Data to use –
Start of Block
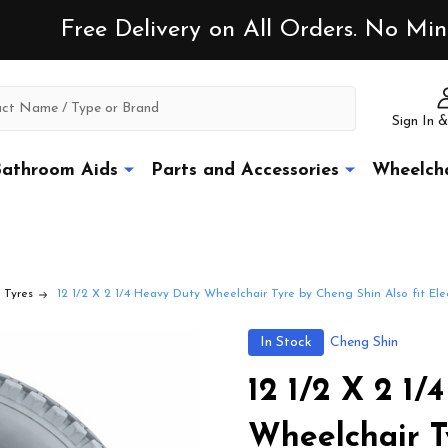
Free Delivery on All Orders. No M
Sign In &
athroom Aids
Parts and Accessories
Wheelcha
 Tyres
12 1/2 X 2 1/4 Heavy Duty Wheelchair Tyre by Cheng Shin Also fit Elec
In Stock
Cheng Shin
12 1/2 X 2 1
Wheelchair T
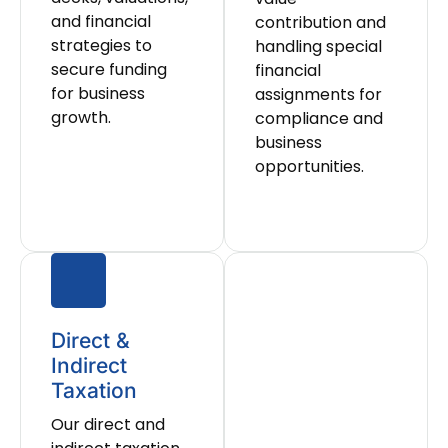
and financial
contribution and
strategies to
handling special
secure funding
financial
for business
assignments for
growth.
compliance and
business
opportunities.
Direct &
Indirect
Taxation
Our direct and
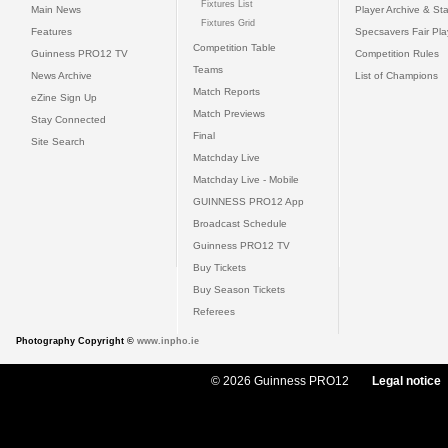
Fixtures List
Main News
Player Archive & Sta
Fixtures Grid
Features
Specsavers Fair Pl
Competition Table
Guinness PRO12 TV
Competition Rules
Teams
News Archive
List of Champions
Match Reports
eZine Sign Up
Match Previews
Stay Connected
Final
Site Search
Matchday Live
Matchday Live - Mobile
GUINNESS PRO12 App
Broadcast Schedule
Guinness PRO12 TV
Buy Tickets
Buy Season Tickets
Referees
Photography Copyright ©
www.inpho.ie
© 2026 Guinness PRO12
Legal notice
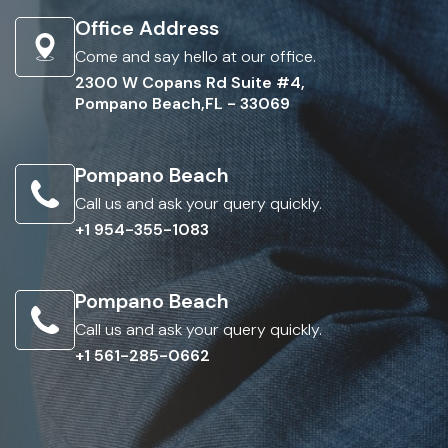
Office Address
Come and say hello at our office.
2300 W Copans Rd Suite #4,
Pompano Beach,FL - 33069
Pompano Beach
Call us and ask your query quickly.
+1 954-355-1083
Pompano Beach
Call us and ask your query quickly.
+1 561-285-0662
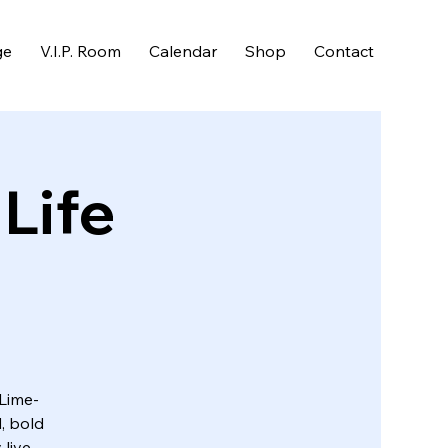
ge
V.I.P. Room
Calendar
Shop
Contact
 Life
 Lime-
, bold
 live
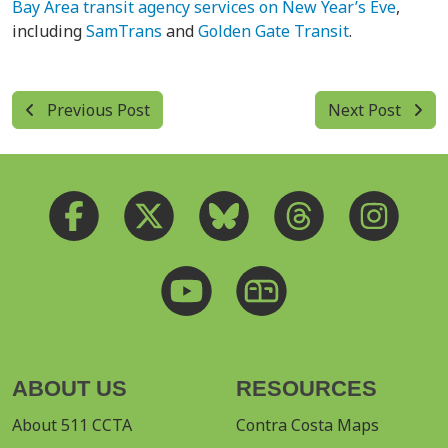
Bay Area transit agency services on New Year’s Eve
,
including
SamTrans
and
Golden Gate Transit
.
Previous Post
Next Post
ABOUT US
RESOURCES
About 511 CCTA
Contra Costa Maps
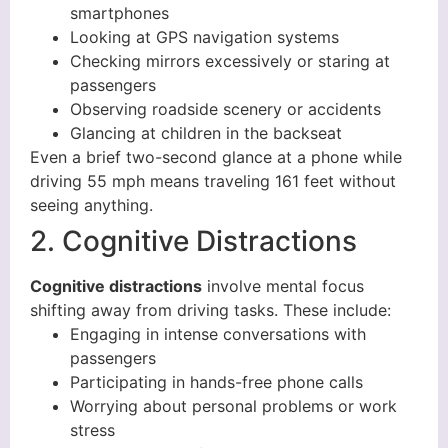
smartphones
Looking at GPS navigation systems
Checking mirrors excessively or staring at
passengers
Observing roadside scenery or accidents
Glancing at children in the backseat
Even a brief two-second glance at a phone while
driving 55 mph means traveling 161 feet without
seeing anything.
2. Cognitive Distractions
Cognitive distractions
involve mental focus
shifting away from driving tasks. These include:
Engaging in intense conversations with
passengers
Participating in hands-free phone calls
Worrying about personal problems or work
stress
End of Block
Your goal –
An exact copy of all the records is required, with the pictures omitted.

Answer to this task –
Free Delivery on All Orders. No M
Sign In &
athroom Aids
Parts and Accessories
Wheelcha
 Tyres
12 1/2 X 2 1/4 Heavy Duty Wheelchair Tyre by Cheng Shin Also fit Elec
In Stock
Cheng Shin
12 1/2 X 2 1
Wheelchair T
and financial
contribution and
strategies to
handling special
secure funding
financial
for business
assignments for
growth.
compliance and
business
opportunities.
Direct &
Indirect
Taxation
Our direct and
Fixtures List
Main News
Player Archive & Sta
Fixtures Grid
Features
Specsavers Fair Pl
Competition Table
Guinness PRO12 TV
Competition Rules
Teams
News Archive
List of Champions
Match Reports
eZine Sign Up
Match Previews
Stay Connected
Final
Site Search
Matchday Live
Matchday Live - Mobile
GUINNESS PRO12 App
Broadcast Schedule
Guinness PRO12 TV
Buy Tickets
Buy Season Tickets
Referees
Photography Copyright ©
www.inpho.ie
© 2026 Guinness PRO12
Legal notice
Office Address
Come and say hello at our office.
2300 W Copans Rd Suite #4,
Pompano Beach,FL - 33069
Pompano Beach
Call us and ask your query quickly.
+1 954-355-1083
Pompano Beach
Call us and ask your query quickly.
+1 561-285-0662
ge
V.I.P. Room
Calendar
Shop
Contact
 Life
 Lime-
, bold
 live
Bay Area transit agency services on New Year’s Eve
,
including
SamTrans
and
Golden Gate Transit
.
Previous Post
Next Post
ABOUT US
RESOURCES
About 511 CCTA
Contra Costa Maps
smartphones
Looking at GPS navigation systems
Checking mirrors excessively or staring at
passengers
Observing roadside scenery or accidents
Glancing at children in the backseat
Even a brief two-second glance at a phone while
driving 55 mph means traveling 161 feet without
seeing anything.
2. Cognitive Distractions
Cognitive distractions
involve mental focus
shifting away from driving tasks. These include:
Engaging in intense conversations with
passengers
Participating in hands-free phone calls
Worrying about personal problems or work
stress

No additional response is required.